__Texte à examiner__
::::::::::

Maxi-Race du lac d’Annecy
J’ai beau avoir mis son caleçon fétiche (celui sans coutures gênantes 😉 ) ou avoir fait-refait vérifié-revérifié plusieurs fois mon sac, j’ai toujours cette petite appréhension au départ d’un ultra … les mains moites, la gorges un peu nouée, la vessie qui veut se vider tous les quart d’heure.
2h du matin : le réveil sonne. Tout le monde, Antoine, Gilbert et moi, sommes au taquet. Dans une heure on prendra le départ de la Maxi Race, un ultra trail autour du lac d’Annecy (86km pour 5300m de D+). Ca fait 2 jours que les deux zozos sont à Annecy et donc 3 jours qu’on parle trail, matos, montagne … « Eh t’as pas vu ma montre ? » « Et le poids du sac ? » « Et la côte au km 70 ? » « Je prends des bâtons ou pas ? » « C’est moi qui est la plus grosse paire (… de chaussures) » … Bref, à trop parler on se bourre le mou et plus personne n’est plus sûr de rien …sinon qu’on va se faire un peu mal dans les heures suivantes.

::::::::::

__Extrait de données__
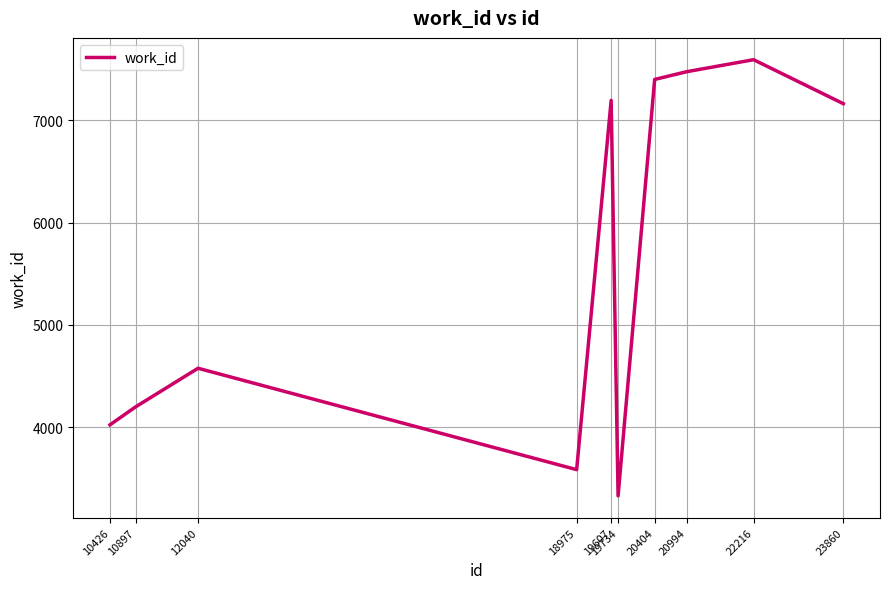

Reading left to right, extract all data points from this chart.

4024	4200	4577	3586	7195	3330	7400	7476	7593	7163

::::::::::

__Consigne 1__
D'après le récit de la Maxi-Race du lac d'Annecy, quelle distance et quel dénivelé positif compte cet ultra trail ?
__Consigne 2__
Poursuivez le récit de la Maxi-Race du lac d'Annecy à la suite de sa dernière phrase.

__Réponse 1__
86 km pour 5300 m de D+.

__Réponse 2__
Mon objectif de course est de passer la ligne d’arrivée avec Antoine (le beau frère) qui court son 2ème ultra. Il a une super forme physique, bien meilleure que la mienne (50km/semaine en moyenne à l’entrainement !) mais pas un gros mental, ni l’habitude de courir en montagne (il habite en Normandie :/ ) Je serais donc son lièvre/coach/entraîneur/cauchemar (rayer les mentions inutiles) pour la journée. Avec nous, court aussi « Mr Gilbert Platon », un ami et vétéran 2, le diesel de l’ultra. Il laisse les muscles des jeunes parler et cours avec son expérience.
2h55 : Dans 5 minutes c’est le départ et on est dans les box. Impossible de reculer … y’a plus qu’à courir. Premier objectif, le Semnoz (1700m), 20km de pentes douces ou il faudra alterner course-marche rapide pour ne pas perdre trop de temps et rester dans un bon rythme.
5h, 2h de course : Les sensations physiques sont justes excellentes. Antoine est derrière moi mais n’ose pas trop doubler, je le sens un peu craintif à l’idée d’accélérer. Il faut dire aussi qu’on court par wagon entier (1600 coureurs au départ) et que certains passages étroits forment des goulets d’étranglement.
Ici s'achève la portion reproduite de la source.